On the South Shore of Oahu there are some of the best wrecks on Oahu and several other shallower options for divers who do not have a lot of experience. The dives in this part of the island are all done by boat and we work in partnership with the best boats at Kewalos Basin Harbor (close to the Alamoana Mall).
The visibility of the diving spots of this area reaches up to 100ft on good days! Get to know a little more of the dive sites of Honolulu (South Shore):
SHALLOW SPOTS (UP TO 60 ft DEPTH) – for non-certified and certified divers
Kewalo Pipe: Kewalo Pipe is an old pipe that was used for water drainage and today coral reefs have grown around it and serve as habitat for various marine species.
Tutle Canyon: Turtle cleaning station ideal for beginner divers. Full of honus (turtles, in Hawaiian)!
Horse Shoe Reef: Reef full of marine life and many species of coral.

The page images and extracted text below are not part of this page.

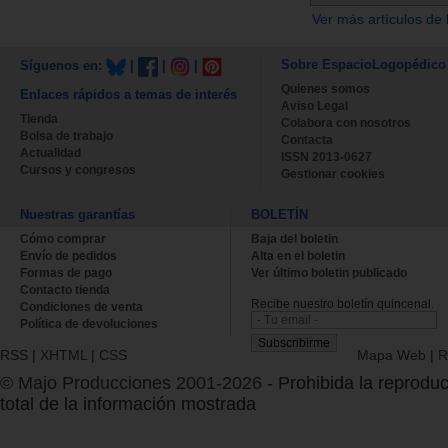
Ver más artículos de 
Sobre EspacioLogopédico
Síguenos en:
|
|
|
Quienes somos
Enlaces rápidos a temas de interés
Aviso Legal
Tienda
Colabora con nosotros
Bolsa de trabajo
Contacta
Actualidad
ISSN 2013-0627
Cursos y congresos
Gestionar cookies
Nuestras garantías
BOLETÍN
Cómo comprar
Baja del boletin
Envío de pedidos
Alta en el boletin
Formas de pago
Ver último boletin publicado
Contacto tienda
Recibe nuestro boletín quincenal.
Condiciones de venta
Política de devoluciones
RSS
|
XHTML
|
CSS
Mapa Web
|
R
© Majo Producciones 2001-2026
- Prohibida la reproduc
total de la información mostrada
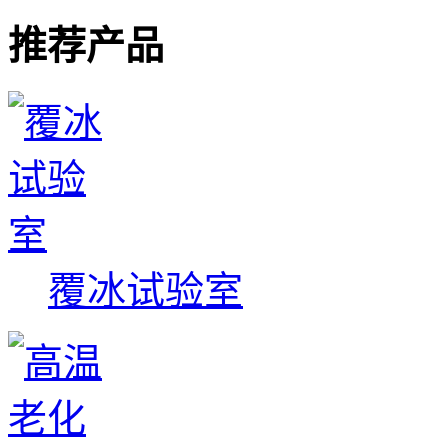
推荐产品
覆冰试验室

WRECKS (DEEPER, UP TO 120 ft DEPTH) – for divers with advanced certification or with more than 15 dives
Sea Tiger: Wrecked by a submarine company with the intention of forming an artificial reef to attract tourists to the submarine tours. It is the deepest wreck in the area and full of marine life and great fish schools.
Yo-257: Also artificial reef that gathers corals, aquatic plants and marine life and is ideal for filming and underwater photography for having great visibility.
San Pedro: Hawaiian turtles love to rest on the deck of this shipwreck, which is close to YO-257. Reef sharks are also seen frequently.
All dives are less than 20 minutes away from the coast, meaning more time in the water interacting with the local marine life. We also dive on the West and Southeast sides of the island when conditions allow. From May to September the North Shore is our favorite dive site, but we continue to offer boat dives in Honolulu all year long!